Port Louis — Sale temps sur le port. Une désorganisation totale affecte le transport maritime. Si les autorités ne s'accordent pas d'urgence sur un plan pour améliorer l'efficacité de ce secteur, le prix sera très lourd à payer pour notre économie. D'autant plus qu'avec le développement en Chine et en Inde, nous risquons de rater bien des opportunités pour les activités de transbordement.
Le problème remonte à longtemps, mais ses conséquences sont très visibles désormais. Cette semaine, il a pénalisé des importateurs forcés de prendre livraison des marchandises importées pour la fête des Mères après l'événement. Pour leur part, les industriels ont, lors d'une réunion officielle tenue jeudi dernier, exprimé une nouvelle fois leur exaspération face à l'accumulation de problèmes au port.
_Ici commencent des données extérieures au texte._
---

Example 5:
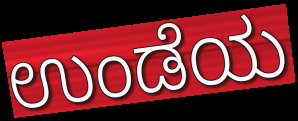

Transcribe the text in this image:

ಉಂಡೆಯ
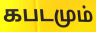
கபடமும்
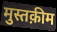
मुस्तक़ीम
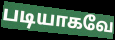
படியாகவே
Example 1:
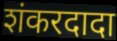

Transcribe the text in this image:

शंकरदादा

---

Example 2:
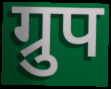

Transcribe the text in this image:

ग्रुप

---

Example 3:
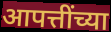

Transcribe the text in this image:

आपत्तींच्या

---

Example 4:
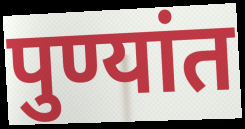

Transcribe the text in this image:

पुण्यांत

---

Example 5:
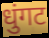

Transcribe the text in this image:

धुंगट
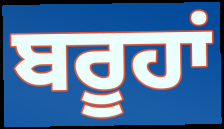
ਬਰੂਹਾਂ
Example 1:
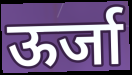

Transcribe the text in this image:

ऊर्जा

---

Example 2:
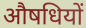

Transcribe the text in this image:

औषधियों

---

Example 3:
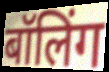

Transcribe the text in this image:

बॉलिंग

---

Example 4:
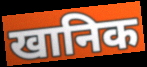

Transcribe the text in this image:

खानिक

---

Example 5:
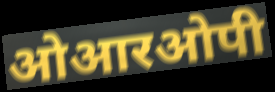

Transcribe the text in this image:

ओआरओपी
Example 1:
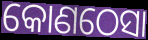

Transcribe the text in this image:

କୋଣଠେସା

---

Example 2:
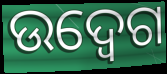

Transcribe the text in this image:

ଉଦ୍ବେଗ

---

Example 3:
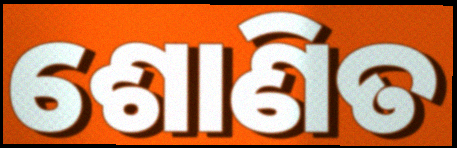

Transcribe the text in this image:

ଶୋଣିତ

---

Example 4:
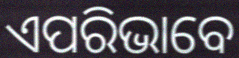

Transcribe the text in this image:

ଏପରିଭାବେ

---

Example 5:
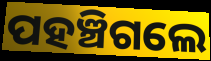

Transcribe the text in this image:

ପହଞ୍ଚିଗଲେ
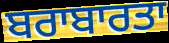
ਬਰਾਬਾਰਤਾ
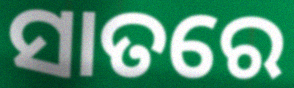
ସାତରେ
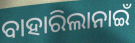
ବାହାରିଲାନାଇଁ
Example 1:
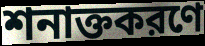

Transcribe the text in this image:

শনাক্তকরণে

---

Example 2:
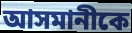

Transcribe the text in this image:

আসমানীকে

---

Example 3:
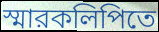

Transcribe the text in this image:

স্মারকলিপিতে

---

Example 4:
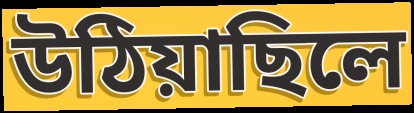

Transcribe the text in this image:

উঠিয়াছিলে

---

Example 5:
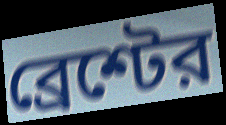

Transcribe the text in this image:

ব্রেশ্টের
Les usines sont affectées tant au niveau des exportations qu'à celui des importations de matières premières. La lenteur des opérations portuaires et l'absence d'une liaison directe entre Port-Louis et l'Europe compromettent leur compétitivité. Des produits textiles mauriciens sont transbordés dans des ports d'Afrique et d'Asie avant d'être acheminés vers l'Europe. Du coup, de gros clients remettent en question l'image de notre pays comme une source fiable d'approvisionnement.
Ce ne sont pas uniquement les industriels qui sont victimes de la situation. Le transitaire Mike Wong faisait ressortir au début du mois, dans une déclaration à "l'express-économie" que "si la situation ne s'améliore pas, non seulement d'autres bateaux ne vont plus faire escale à Port-Louis mais des compagnies maritimes risquent d'imposer une surcharge sur le fret les consommateurs risquent d'en subir les conséquences".
Plusieurs navires évitent en effet Port-Louis, ne pouvant supporter ses retards. C'est le cas, par exemple, de "Maersk Drammen" qui était attendu le 29 avril mais qui s'est vu accorder une place à quai le 4 mai seulement. Ses armateurs ont demandé au capitaine du bateau de décharger ses conteneurs en Afrique du Sud. Il y a aussi le cas du "CGM-CMA Lavender" qui devait arriver à Port-Louis le 21 avril. Il a finalement mis le cap sur la Réunion. Le port de Port-Louis est devenu un lieu pestiféré.
À la Cargo Handling Corporation (CHC), on arguera que les conditions climatiques, le manque d'équipements, et des problèmes techniques avec les portiques sont les principaux facteurs derrière le chaos existant. Mais, la mauvaise administration est également un facteur qui a contribué fortement à la baisse de productivité dans le port. Cela devrait pousser le gouvernement à accélérer ses plans pour un partenariat stratégique entre la CHC et un opérateur réputé.
Il est vrai qu'il y a des décideurs au Conseil des ministres qui s'opposent à la modernisation du port sous prétexte qu'elle engendrera des pertes d'emplois, mais ceux-là ne peuvent pas tenir le pays en otage. D'ailleurs c'est à Madagascar, au terminal de conteneurs de Toamasina, géré par un opérateur international que seront créés les futurs emplois si on persiste dans l'inaction.